Once the cluster solution is settled on, three measures are used to determine the overall level of fit. Quantization error

measures how well the map represents the data: it is the average distance between each case and the node it is

mapped to. Topographical error measures how well the SOM preserves the data’s neighbourhood structure

 – specifically, the proportion of cases whose first and second best-matching units are not adjacent on the grid.

Lower values for both validity tests indicate a better-fitting map. In addition, the standard deviations of the cases around

each cluster are inspected to evaluate their respective homogeneity of variance. This is important for determining

how well the subsequent interpretation of the HLE trends can be trusted – higher levels of homogeneity support

more valid and reliable conclusions.

 

Step 3: With the cluster trends catalogued, we next sought to examine what configuration (i.e., profile) of

N=40 factors (i.e., social determinants, deprivation indices, preventable health outcomes) were associated with each

of the major and minor HLE clusters we identified in Step 2. For each HLE cluster trend we took the average (mean)

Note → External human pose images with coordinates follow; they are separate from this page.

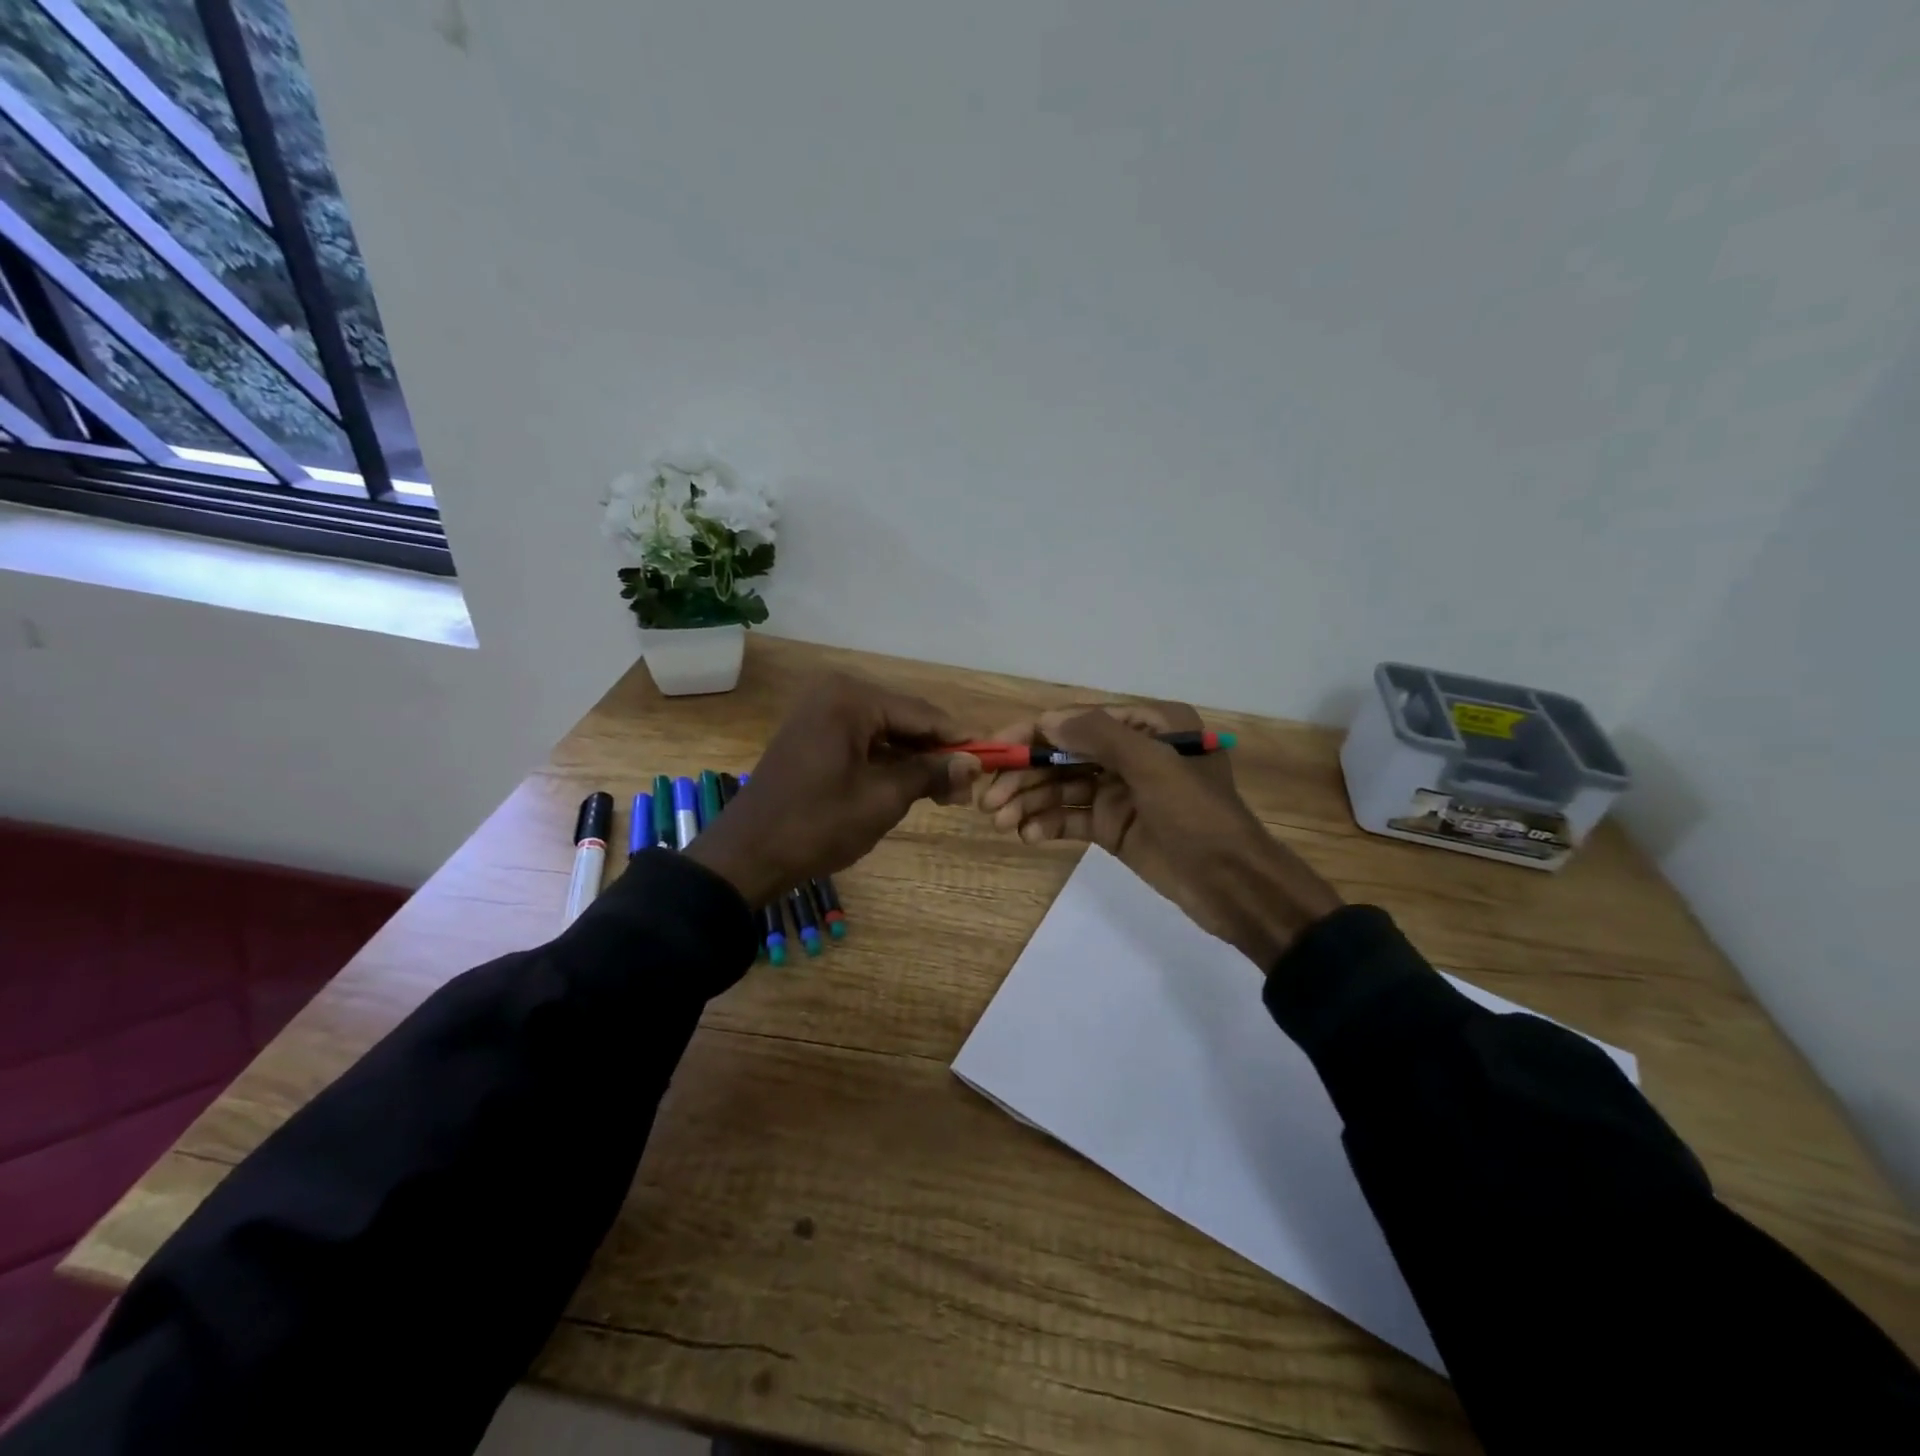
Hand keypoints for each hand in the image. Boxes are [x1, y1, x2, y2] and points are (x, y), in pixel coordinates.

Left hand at [688, 673, 980, 907]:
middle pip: (904, 720)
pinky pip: (862, 742)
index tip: (992, 762)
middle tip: (964, 791)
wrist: (747, 856)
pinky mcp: (812, 736)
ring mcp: (820, 714)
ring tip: (943, 796)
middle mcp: (835, 694)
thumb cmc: (817, 825)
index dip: (959, 740)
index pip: (922, 714)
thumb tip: (974, 762)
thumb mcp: (882, 799)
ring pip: (885, 733)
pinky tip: (908, 788)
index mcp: (851, 699)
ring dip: (913, 762)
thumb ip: (930, 773)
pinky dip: (886, 764)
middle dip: (936, 754)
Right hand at [976, 702, 1341, 967]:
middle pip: (1065, 756)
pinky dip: (1048, 825)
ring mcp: (1121, 791)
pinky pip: (1072, 818)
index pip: (1080, 721)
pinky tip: (1027, 836)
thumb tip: (1047, 719)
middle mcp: (1132, 752)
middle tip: (989, 801)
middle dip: (1026, 775)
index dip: (1034, 733)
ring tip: (1001, 822)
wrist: (1233, 887)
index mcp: (1150, 726)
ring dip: (1030, 802)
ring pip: (1063, 788)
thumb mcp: (1155, 767)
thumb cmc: (1198, 817)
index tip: (995, 750)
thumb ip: (1101, 736)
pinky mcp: (1114, 826)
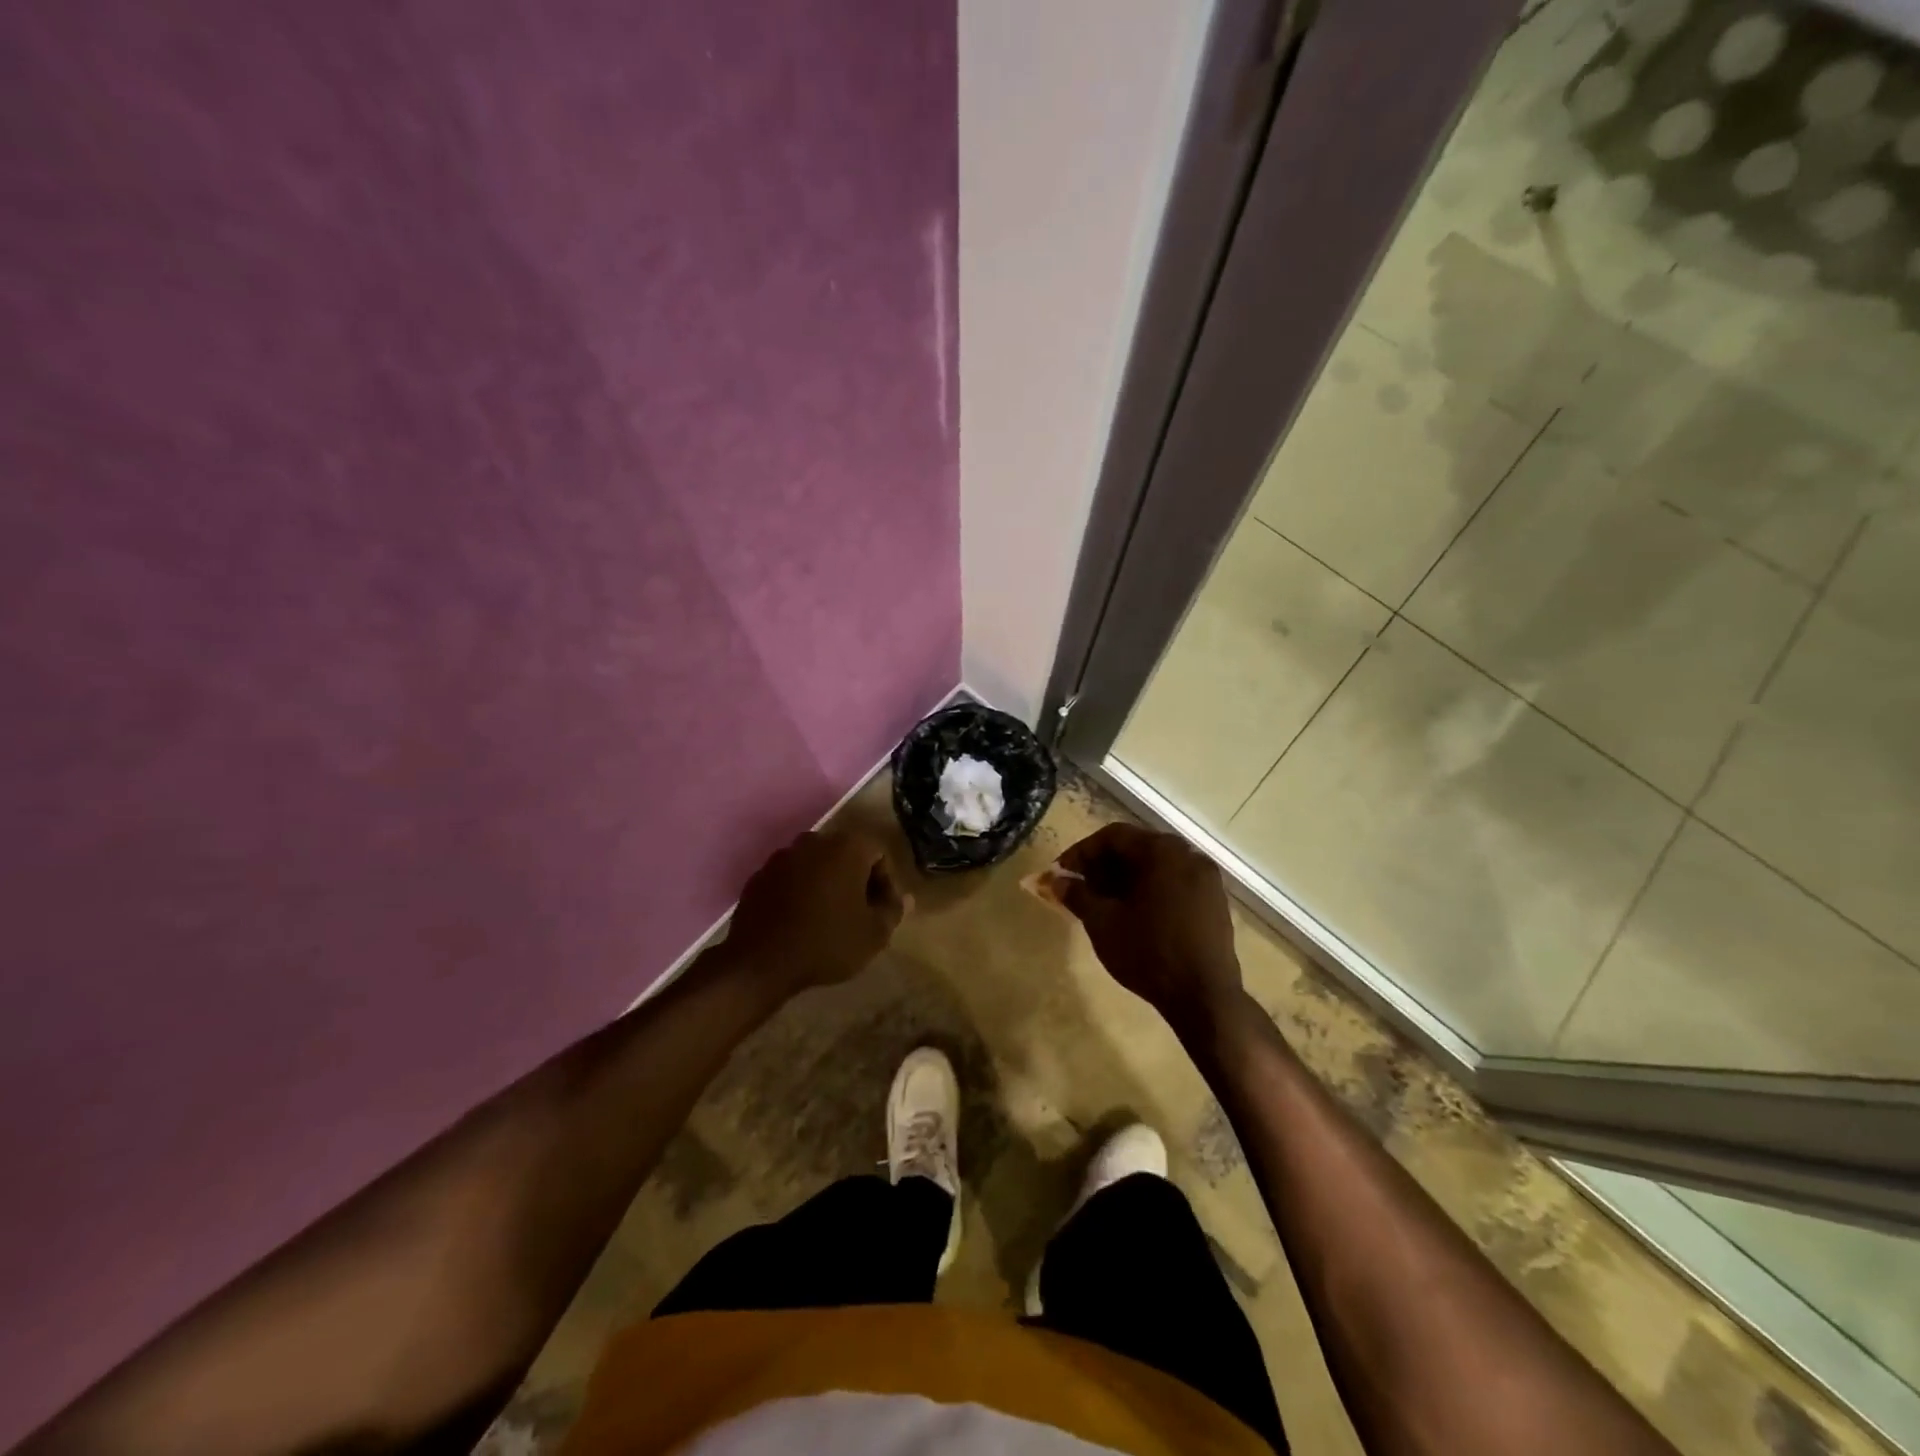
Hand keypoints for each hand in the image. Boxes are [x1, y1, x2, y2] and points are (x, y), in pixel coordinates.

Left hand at [722, 829, 906, 1000]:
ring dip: (826, 884)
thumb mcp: (874, 934)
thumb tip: (904, 897)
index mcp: (847, 847)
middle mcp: (815, 840)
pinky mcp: (760, 874)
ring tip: (828, 917)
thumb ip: (893, 910)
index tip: (880, 911)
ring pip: (817, 864)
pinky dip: (800, 891)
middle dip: (855, 880)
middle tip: (857, 913)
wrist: (760, 962)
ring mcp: (783, 855)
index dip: (884, 883)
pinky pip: (791, 877)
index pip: (878, 854)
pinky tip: (799, 920)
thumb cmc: (827, 943)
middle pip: (846, 854)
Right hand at [1055, 824, 1243, 1034]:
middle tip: (1079, 888)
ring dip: (1125, 878)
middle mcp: (1188, 854)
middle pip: (1136, 848)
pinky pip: (1174, 882)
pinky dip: (1149, 890)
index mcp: (1162, 851)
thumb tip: (1056, 880)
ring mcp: (1206, 878)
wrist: (1204, 997)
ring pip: (1156, 866)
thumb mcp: (1102, 923)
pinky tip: (1133, 914)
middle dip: (1103, 866)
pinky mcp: (1214, 902)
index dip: (1081, 853)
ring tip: (1102, 903)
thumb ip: (1076, 894)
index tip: (1061, 874)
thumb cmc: (1148, 953)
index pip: (1113, 836)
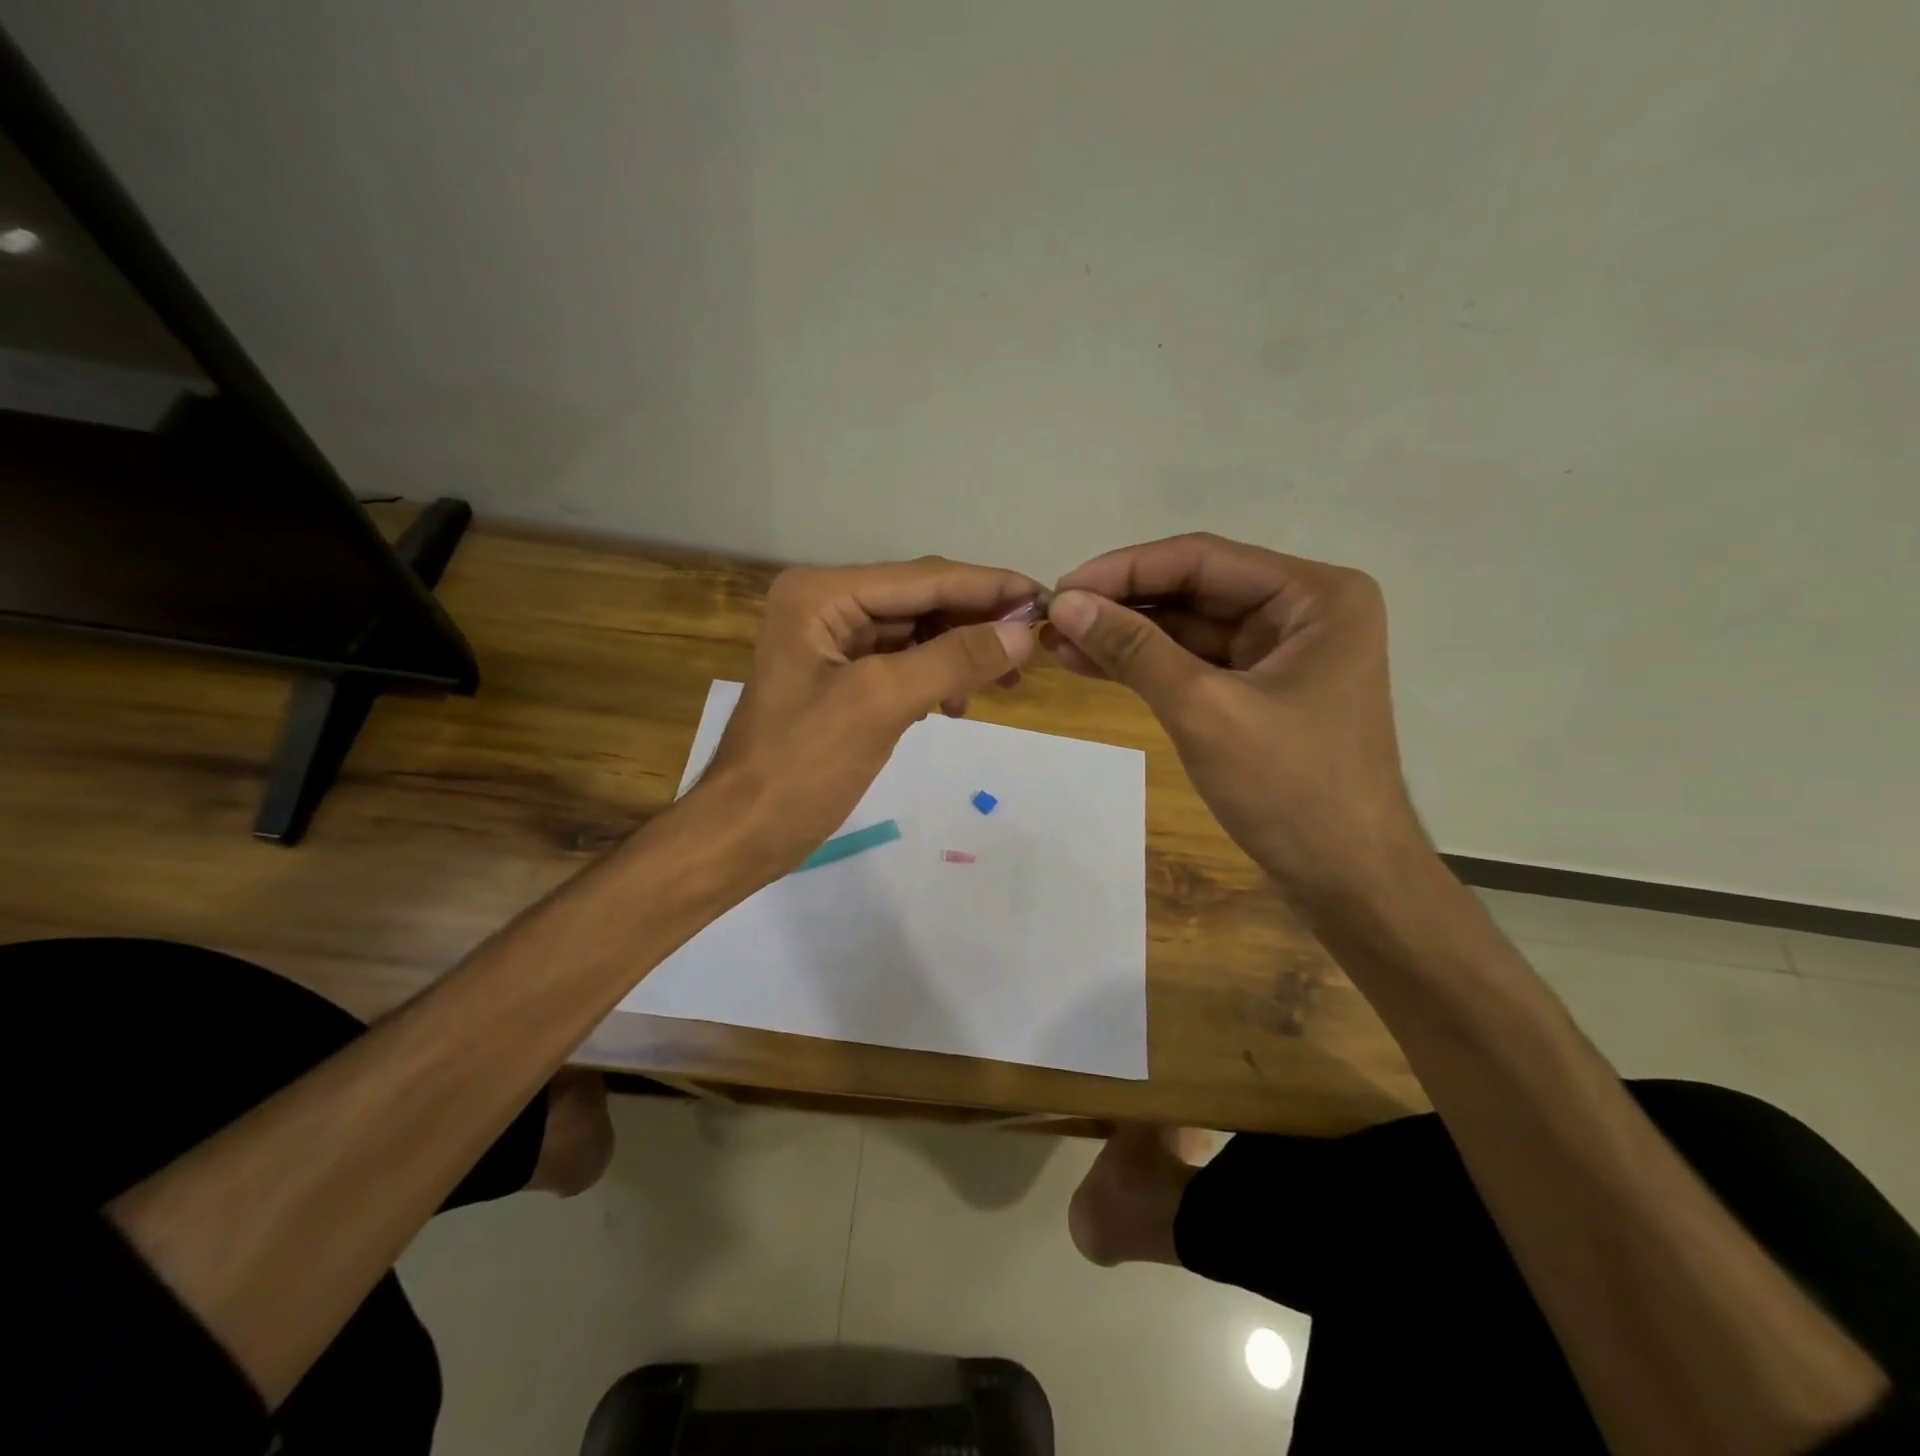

for each of our N=40 factors for all LAs (cases) associated with each cluster, resulting in the profiles shown in Table 1.

 

Step 4: Finally, we used these profiles to name the clusters and interpret each trend, tracing how the underlying

combination of factors helps make sense of the trajectory and its policy implications. We used standard qualitative

interpretive techniques to name and explore the clusters, treating each profile as a configuration of social

determinants, preventable health outcomes, and deprivation indices, and then synthesising these patterns into labels

and narratives that speak directly to policy and practice.